Ostthüringer Zeitung, a local newspaper, reported that police also searched his hunting lodge, a small neo-Gothic castle near the town of Bad Lobenstein in Thuringia, originally built in the 19th century for his ancestor Heinrich LXXII. 

NBC News has not verified the reports.

Heinrich may claim the hereditary title, but the House of Reuss is less than pleased with him.

Heinrich XIV, a distant relative who acts as the head of the house and its spokesman, told the German broadcaster MRD on Wednesday that he was shocked by the news and that he hadn’t spoken to Heinrich XIII for a decade.

“Of course it rubs off catastrophically on the family,” he said. “I believe we’ve been a tolerant, cosmopolitan dynasty for 850 years in eastern Thuringia, and now we are all around the world, all the way to America, [we’re] ‘terrorists’ and ‘reactionaries’ — it’s really horrible.”

Heinrich XIII, arrested Wednesday wearing a green blazer, brown trousers, a blue shirt and a colored silk scarf, is described in German media profiles as an entrepreneur. His personal website vaguely says he offers “coordination of business interests.” 

He is accused of contacting representatives of the Russian Federation both in Russia and in Germany in the hope of winning support to overthrow the Berlin government, although prosecutors said there was no evidence Moscow officials reacted positively to the request.

The House of Reuss disowned Heinrich XIII even before he was arrested. In August, the house distanced itself from his views, with Heinrich XIV describing him as a “confused old man” who “is now caught up in conspiracy theory misconceptions.”

Those views are now under intense scrutiny. 

In short, Heinrich XIII argues that Germany as we know it doesn’t exist.

Should a coup attempt eventually happen — and German authorities say they expect more arrests in the coming days — it wouldn’t be the first attempt to force a return to Germany’s imperial past.

The Kapp Putsch, or coup, in 1920 tried but failed to overthrow the government in Berlin, which its supporters saw as illegitimate. More than 100 years on, that feeling is very much alive among some right-wing conspiracists in Germany.

Delivering a rambling speech titled “Why blue-blooded elite became servants” at the World Web Forum in Zurich in 2019, Heinrich presented a rose-tinted picture of monarchical Germany at the end of World War I.

“If something wasn’t going well, you just went to the prince,” he said. “Who are you supposed to turn to today? Your parliamentarian, the local, federal or E.U. level? Good luck!”

He argued that his family was unjustly deposed and cited an antisemitic conspiracy theory about the role of Jewish bankers in the removal of European kingdoms.

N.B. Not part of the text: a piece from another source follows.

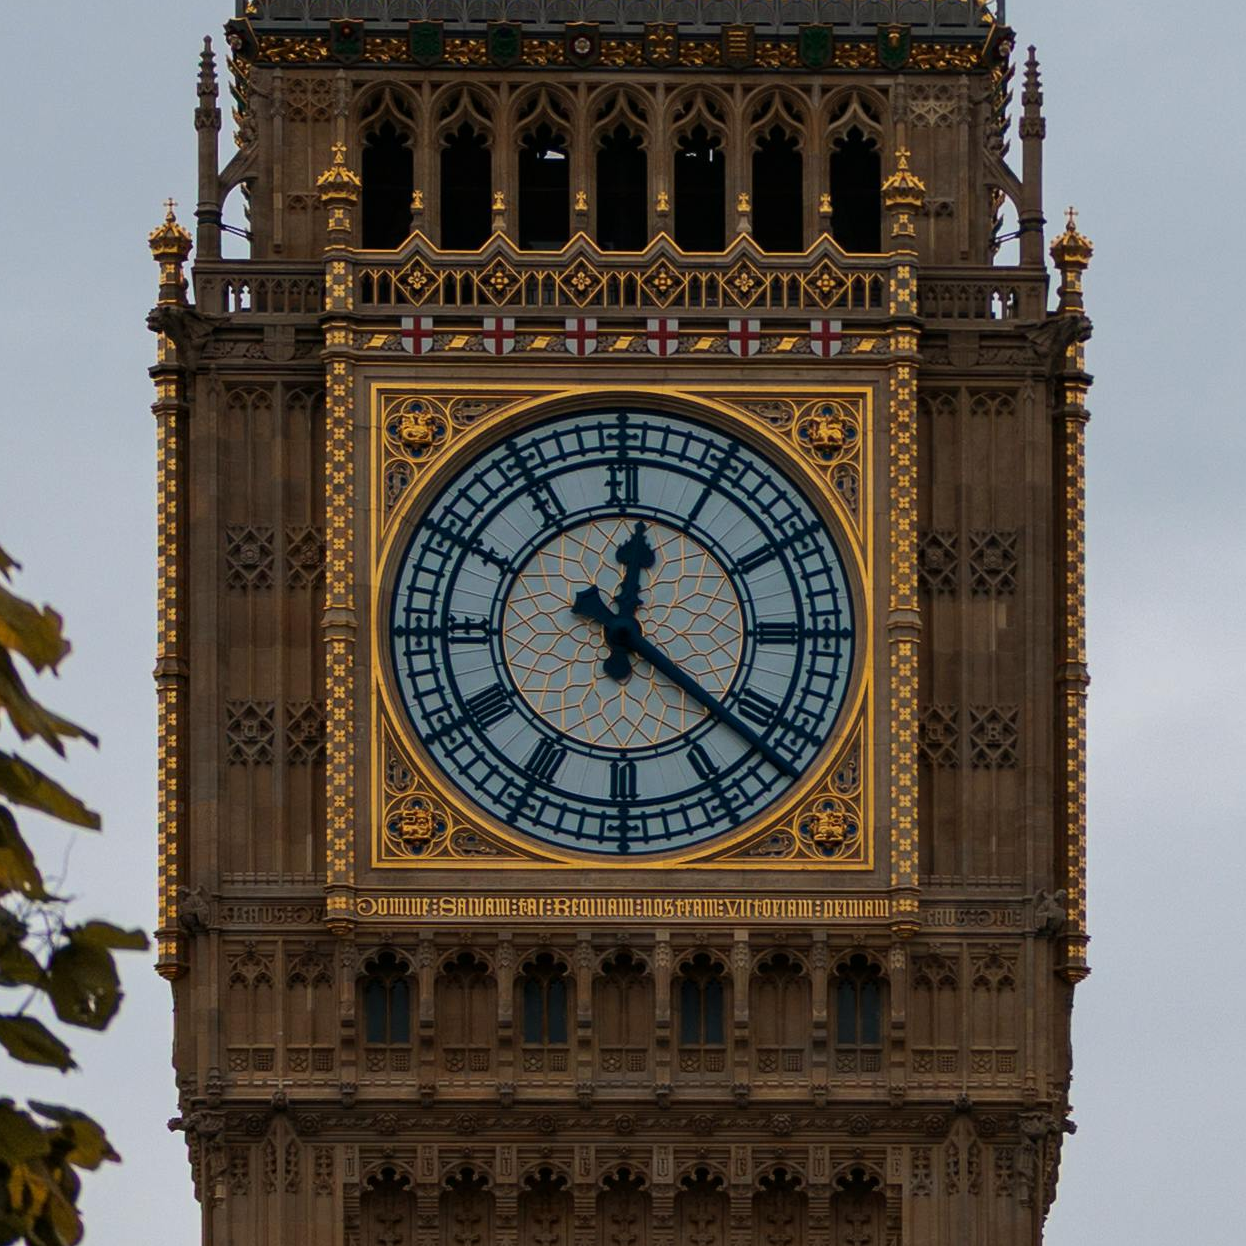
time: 12:21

Summing up the Reichsbürger credo, he said: “Ever since Germany surrendered on May 8, 1945, it has never been sovereign again. It was made into an administrative structure of the Allies … a vassal state.”

With some historical symmetry, Heinrich was arrested almost 100 years after the Beer Hall Putsch, a failed coup by Hitler’s Nazi Party in Munich on Nov. 8-9, 1923.

Hitler failed and was sentenced to five years in prison. He served nine months but this was a period in which he wrote his manifesto-cum-memoir “Mein Kampf.” The incident helped bring the Nazis to wider public attention and laid the groundwork for what was to come.

CORRECTION (Dec. 9, 2022, 02:53 a.m. ET): A previous version of this article misstated the length of time Adolf Hitler spent in prison for his role in the Beer Hall Putsch. He was sentenced to five years but served nine months.